I remember vividly going through the unfathomable journey of losing Chloe, and the feeling of isolation and the heavy burden of care that fell on my family. The literature searches at 3 a.m. hoping for any sort of experimental treatment, the lack of educational resources we could access outside of medical journals that would help us and our medical team understand the course of the disease, and the numerous professionals that were even less familiar with her disease than I was.
Often it falls on rare patients to be their own disease experts and to educate providers, all the while managing a complex and ever-changing set of appointments. We cannot continue to place this care burden on the rare community and healthcare systems must do more to address the unique barriers the rare community faces.
Find more cures
Chloe was fortunate. She was one of only 5 percent of the rare community that had any sort of treatment for her rare disease and we were lucky enough to live in close proximity of some of the only specialists in the United States with knowledge of her disease.
Currently, 95 percent of rare patients are excluded from having any sort of treatment, let alone a cure. But there is hope for rare patients.

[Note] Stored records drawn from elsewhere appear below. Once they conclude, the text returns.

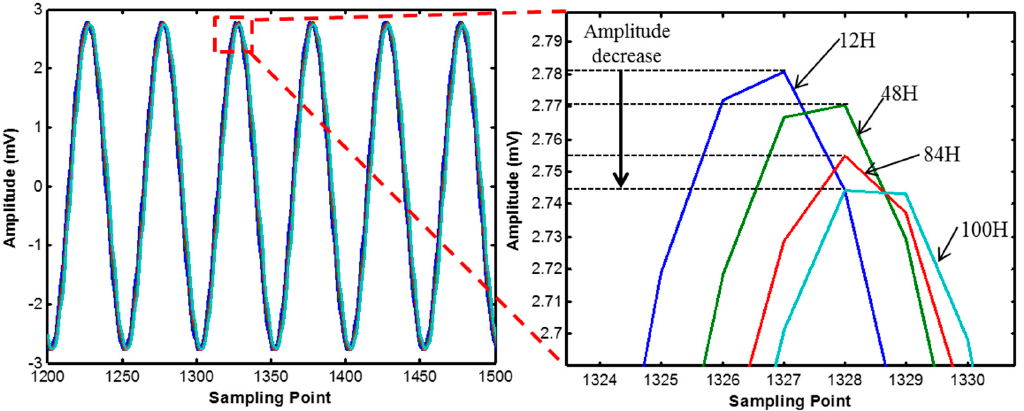
Figure 10. Harmonic wave signal variation of module 1.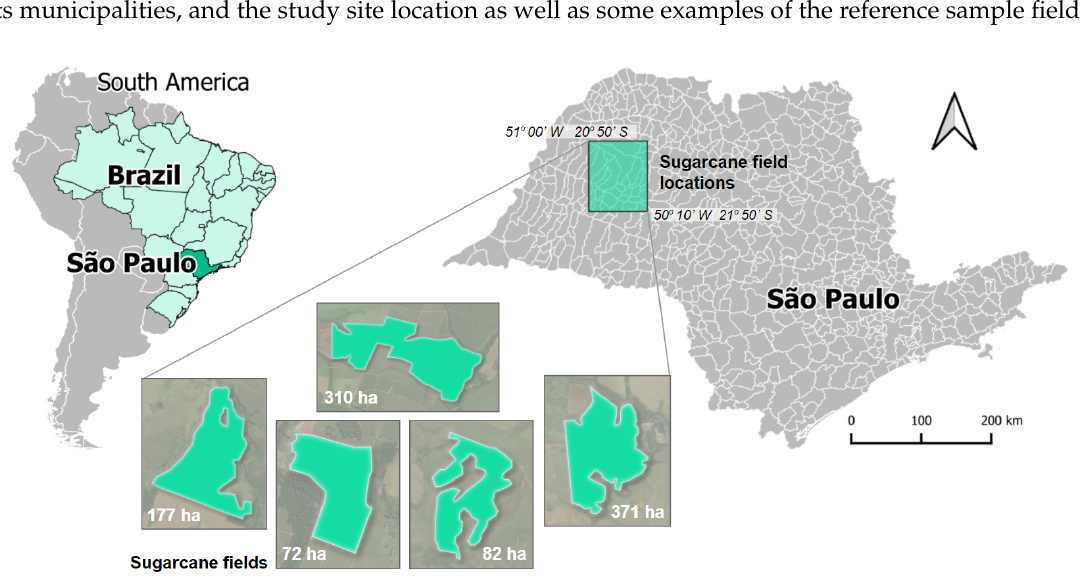
Figure 1. Location of the study area in the state of São Paulo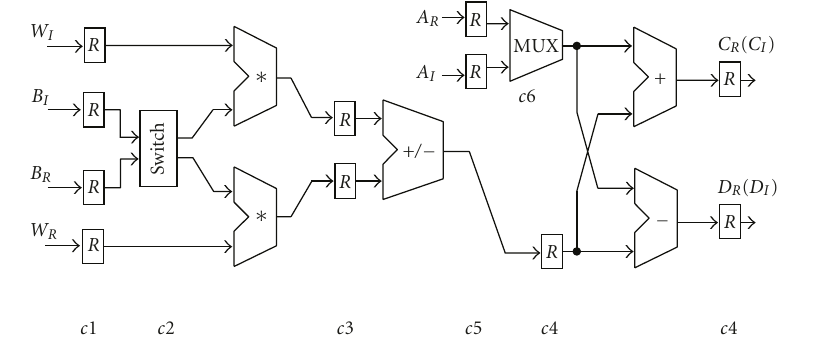
Figure 7: Proposed pipelined radix-2 butterfly unit.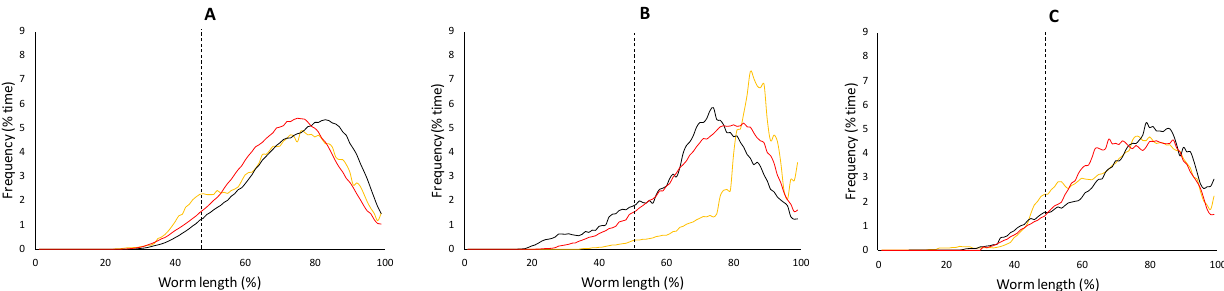
Figure 4. Example of the effect of nitrite and ascorbic acid on the raw postural spectra. ( A ): nematodes with no nitrite exposure; ( B ): nematodes at 3000 mg/L nitrite; ( C ): nematodes 5 mM ascorbic acid/3000 mg/L nitrite. Dotted lines mark the turns (0 – 50 %) and runs (50 – 100%) zones. AA: yellow; PA black; PP: red.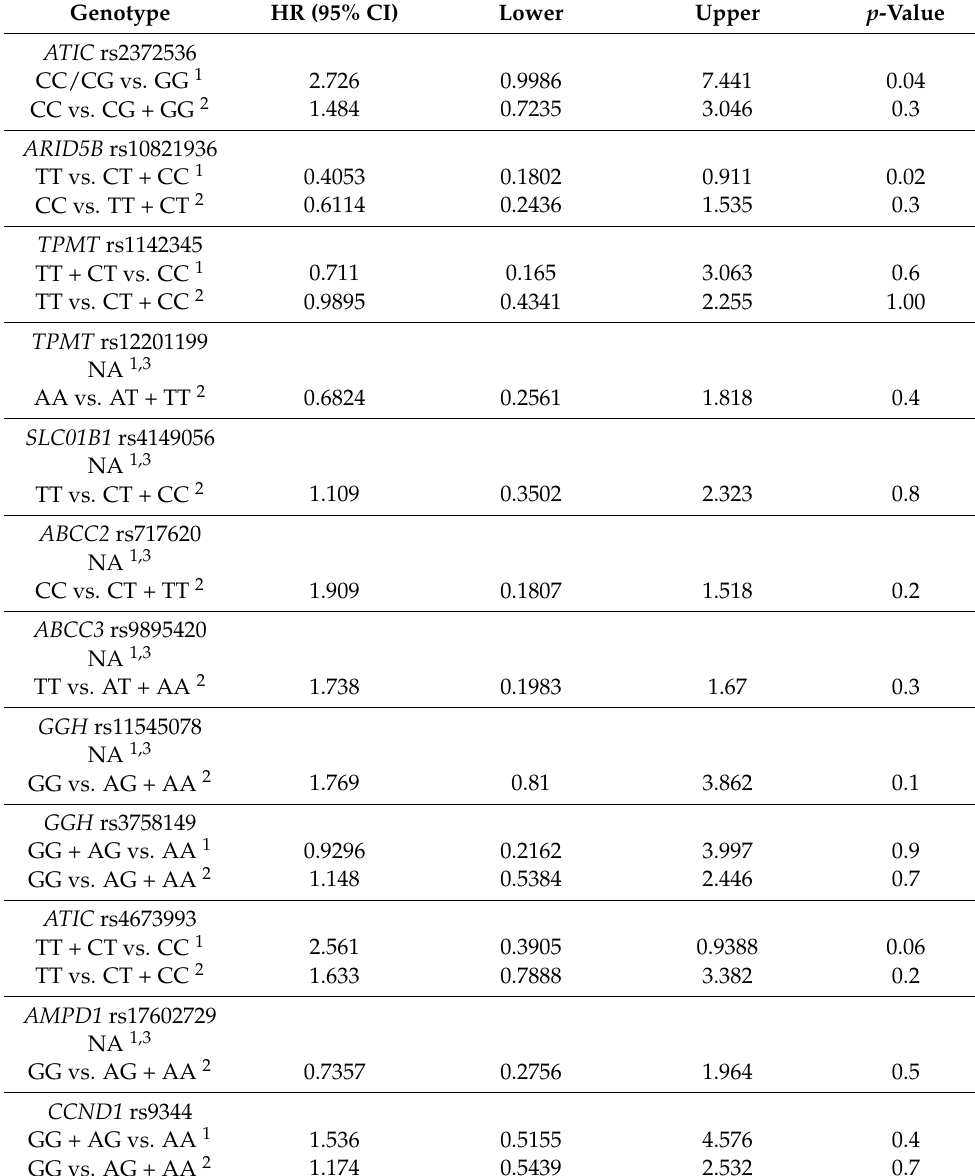
Table 2. Hazard ratio analysis of the genotypes analyzed with the time of treatment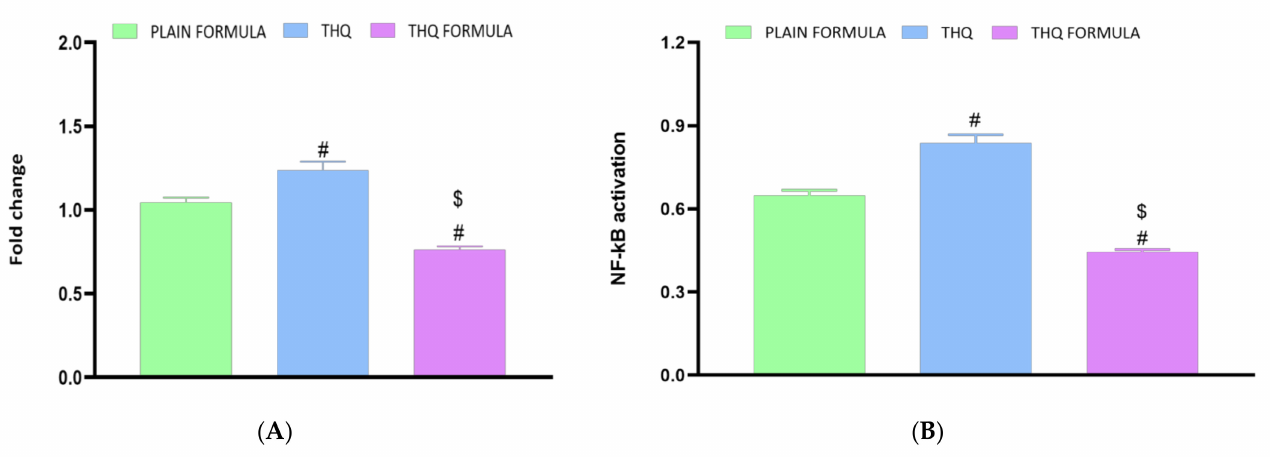
Figure 9. Effect of the THQ formula on the mRNA expression of TNF- α ( A ) and the activation of NF- κ B ( B ) in A549 cells. Data presented in bar charts are mean ± SD ( n = 3). # or $: Statistically different from plain formula or THQ, respectively at p <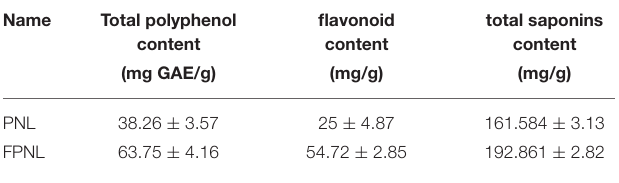
TABLE 1 | Contents of total polyphenols, flavonoids, and saponins in PNL and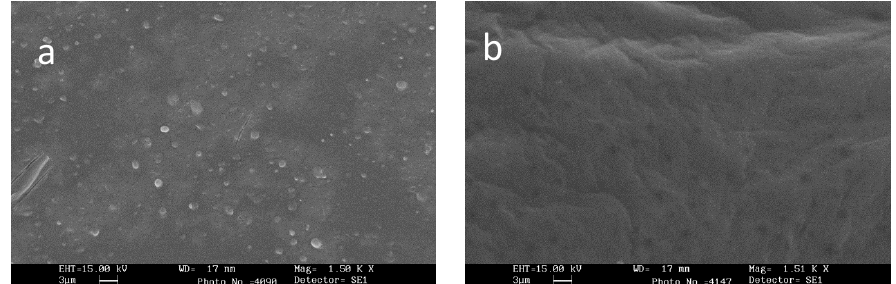
Figure 1. Scanning electron micrographs of films loaded with L. brevis CD2: ( a ) top surface and ( b ) bottom surface.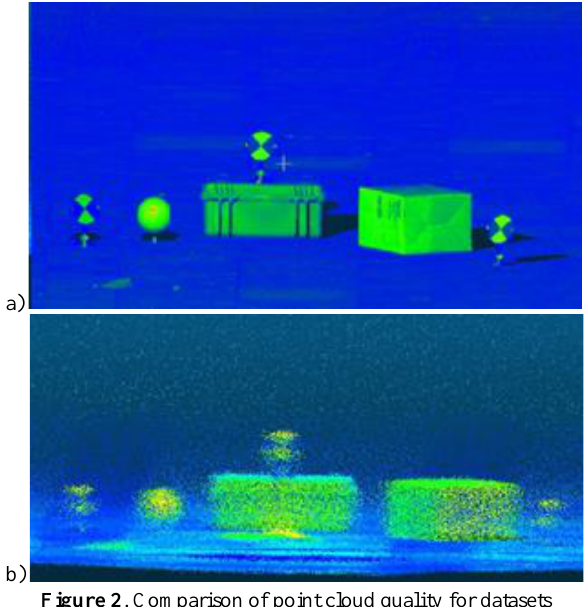
Figure 2 . Comparison of point cloud quality for datasets collected with scanners: RTC360 (a) and Livox Avia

Medicine has recently advanced in ways that no one could have conceived even one generation ago. Breakthroughs like gene therapy are changing the very nature of the way we view disease and, for the first time in human history, medicine is concerned with correcting the body structures that cause a disease and not simply eliminating the symptoms.
Because 80 percent of rare diseases are genetic in origin, these treatments hold unprecedented promise for our community. Continued focus can bring these long-awaited cures to the children who need them.
People ask me “Who was Chloe?” all the time. My answer is this: She is every child who has ever walked the lonely journey of getting a rare diagnosis.
Her story is the story of millions of our fellow citizens but, with society’s help, other rare disease children’s stories can have a different ending.